Medicaid Plans in California No Longer in Control of Their Formularies

Executive order means that Medicaid insurers are at the mercy of the state for determining what drugs to purchase to get best pricing.

California Gov. Gavin Newsom wasted no time taking on one of the hot-button issues in health care, the skyrocketing costs of drugs. On Monday, the same day he was sworn in, Newson signed an executive order that makes the purchasing of drugs for Medicaid beneficiaries the purview of the state, and the state alone.

Which means that Medicaid managed care plans will lose a lot of control over exactly what they can include on their formularies. The executive order charges Medi-Cal, the state’s massive Medicaid system, with negotiating prescription drug prices for all of its 13 million recipients, “changing their benefits from a managed-care or HMO approach to one that allows the state to handle all the purchases,” Reuters reports.

Friso van Reesema, a Medicaid pharma expert with Cipher Health in New York City, says that the state negotiating directly with pharmaceutical companies “may limit which drugs are available on formulary.
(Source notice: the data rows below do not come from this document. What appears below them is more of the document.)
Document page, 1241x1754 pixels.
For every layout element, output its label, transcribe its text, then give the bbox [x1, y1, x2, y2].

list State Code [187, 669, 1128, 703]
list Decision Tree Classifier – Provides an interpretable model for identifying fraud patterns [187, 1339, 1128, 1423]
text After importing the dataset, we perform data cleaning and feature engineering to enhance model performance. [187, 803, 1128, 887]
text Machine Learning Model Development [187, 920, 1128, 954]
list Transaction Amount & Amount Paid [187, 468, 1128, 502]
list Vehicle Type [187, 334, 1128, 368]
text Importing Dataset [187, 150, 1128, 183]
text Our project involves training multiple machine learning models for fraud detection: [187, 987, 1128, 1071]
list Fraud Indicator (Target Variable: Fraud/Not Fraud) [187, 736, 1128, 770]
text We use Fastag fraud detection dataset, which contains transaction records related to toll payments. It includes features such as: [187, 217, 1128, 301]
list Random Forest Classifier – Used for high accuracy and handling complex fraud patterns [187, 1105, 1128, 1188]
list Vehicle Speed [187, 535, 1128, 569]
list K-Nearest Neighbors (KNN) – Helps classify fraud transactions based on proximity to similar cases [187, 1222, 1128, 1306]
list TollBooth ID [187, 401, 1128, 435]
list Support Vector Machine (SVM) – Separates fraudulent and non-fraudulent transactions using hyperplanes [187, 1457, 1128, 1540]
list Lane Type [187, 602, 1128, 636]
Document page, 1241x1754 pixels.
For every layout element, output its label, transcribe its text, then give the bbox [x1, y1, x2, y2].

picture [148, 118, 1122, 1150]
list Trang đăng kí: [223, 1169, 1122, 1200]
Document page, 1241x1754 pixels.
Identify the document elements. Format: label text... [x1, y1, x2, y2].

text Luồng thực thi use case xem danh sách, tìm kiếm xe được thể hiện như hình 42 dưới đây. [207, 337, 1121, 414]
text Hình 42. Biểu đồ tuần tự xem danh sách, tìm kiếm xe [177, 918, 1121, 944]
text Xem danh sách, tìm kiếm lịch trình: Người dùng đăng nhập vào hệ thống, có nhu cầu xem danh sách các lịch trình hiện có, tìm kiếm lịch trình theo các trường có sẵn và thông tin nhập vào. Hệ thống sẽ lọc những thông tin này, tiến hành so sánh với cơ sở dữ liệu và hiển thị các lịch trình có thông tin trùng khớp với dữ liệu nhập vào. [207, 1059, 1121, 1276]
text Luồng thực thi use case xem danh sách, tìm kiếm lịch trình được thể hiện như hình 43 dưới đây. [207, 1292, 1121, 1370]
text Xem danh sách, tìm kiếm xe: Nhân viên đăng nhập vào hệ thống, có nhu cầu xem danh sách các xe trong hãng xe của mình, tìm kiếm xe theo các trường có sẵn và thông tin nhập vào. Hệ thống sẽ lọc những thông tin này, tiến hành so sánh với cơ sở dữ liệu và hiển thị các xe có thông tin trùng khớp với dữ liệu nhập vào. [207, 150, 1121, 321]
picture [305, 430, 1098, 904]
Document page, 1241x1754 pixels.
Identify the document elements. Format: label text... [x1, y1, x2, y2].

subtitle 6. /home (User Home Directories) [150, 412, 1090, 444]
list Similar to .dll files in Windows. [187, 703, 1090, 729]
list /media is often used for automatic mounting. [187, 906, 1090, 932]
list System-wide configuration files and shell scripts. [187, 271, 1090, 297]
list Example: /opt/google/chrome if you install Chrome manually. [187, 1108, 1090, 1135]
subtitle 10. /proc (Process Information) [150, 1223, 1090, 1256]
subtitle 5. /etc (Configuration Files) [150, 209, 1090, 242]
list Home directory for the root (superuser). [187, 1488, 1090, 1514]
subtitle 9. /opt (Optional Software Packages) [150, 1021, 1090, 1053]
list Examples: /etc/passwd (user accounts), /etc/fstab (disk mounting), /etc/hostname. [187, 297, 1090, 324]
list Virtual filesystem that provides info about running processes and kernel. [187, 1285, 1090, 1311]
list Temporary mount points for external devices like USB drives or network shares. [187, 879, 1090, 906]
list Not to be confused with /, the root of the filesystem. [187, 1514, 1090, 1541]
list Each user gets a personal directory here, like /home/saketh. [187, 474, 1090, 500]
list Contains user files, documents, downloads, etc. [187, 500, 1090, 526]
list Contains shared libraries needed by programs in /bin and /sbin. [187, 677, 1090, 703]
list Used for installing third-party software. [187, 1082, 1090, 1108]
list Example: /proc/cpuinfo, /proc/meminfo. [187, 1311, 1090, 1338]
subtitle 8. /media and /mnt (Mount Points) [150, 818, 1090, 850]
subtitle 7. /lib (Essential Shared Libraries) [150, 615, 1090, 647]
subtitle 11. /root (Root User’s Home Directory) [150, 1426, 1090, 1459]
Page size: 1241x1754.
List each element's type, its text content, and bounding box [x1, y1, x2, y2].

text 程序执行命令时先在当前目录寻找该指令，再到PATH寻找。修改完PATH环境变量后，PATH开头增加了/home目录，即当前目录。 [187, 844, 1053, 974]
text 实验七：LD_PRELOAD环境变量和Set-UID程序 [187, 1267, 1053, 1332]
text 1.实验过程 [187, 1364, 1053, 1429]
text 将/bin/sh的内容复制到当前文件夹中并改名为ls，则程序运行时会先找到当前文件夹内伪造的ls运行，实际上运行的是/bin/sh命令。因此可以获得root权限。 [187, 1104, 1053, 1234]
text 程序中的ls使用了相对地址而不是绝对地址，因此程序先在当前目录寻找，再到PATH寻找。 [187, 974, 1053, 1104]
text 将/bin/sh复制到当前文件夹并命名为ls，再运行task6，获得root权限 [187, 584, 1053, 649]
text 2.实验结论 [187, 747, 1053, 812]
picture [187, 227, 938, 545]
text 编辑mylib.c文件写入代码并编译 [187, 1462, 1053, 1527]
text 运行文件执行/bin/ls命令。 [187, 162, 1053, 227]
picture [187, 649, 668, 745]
So, a plan may have to reject doctor prescriptions for particular drugs based on what the state negotiates.”

Medicaid managed care plans may be able to improve their profit margins if the costs of the drugs are lower thanks to state negotiating, but quality and member satisfaction could be affected. “Plans will likely field many appeals and grievances from doctors and patients is my prediction,” says van Reesema.

Adam Fein, head of Pembroke Consulting and of the much-followed pharma blog Drug Channels, wonders if Newsom’s executive order will have that much impact. “It sounds like a supplemental rebate play,” says Fein. “States can negotiate supplemental rebates with manufacturers (either through state pools or via managed care). Nearly all states already do this as single states or as part of multistate group.”

Sandeep Wadhwa, MD, former Colorado Medicaid director and current chief health officer and senior vice president of government programs at Solera Health, agrees that other states have done this with their drug spend. The state appears to be carving pharmaceuticals out of the managed care contracts and making this a state administered service. “This is a bit like other state administered services such as long-term services or dental care which may not be part of managed care contract,” says Wadhwa. “This will almost certainly require a state plan amendment to be approved by feds.”

Van Reesema sees Newsom’s executive order as an “interesting move that shows that states are diving deeper into their budgets to identify ways to allocate funds to priority programs.”

Based on his experience in both the pharmaceutical and insurance industries, van Reesema thinks that:

  • Pharmaceutical companies will adhere to state pricing, which is below wholesale acquisition cost and the best negotiated price (including rebates and discounts) to any organization including payers.
  • Payers will negotiate pharmaceutical pricing based on volume and will now start to negotiate on value (based on health outcomes).

If the state is looking at utilization and/or needs of specific drugs for Medicaid beneficiaries, says van Reesema, “then the state could negotiate better pricing with specific manufacturers on volume and value based on pharmacy transactions of state employees and Medicaid beneficiaries.”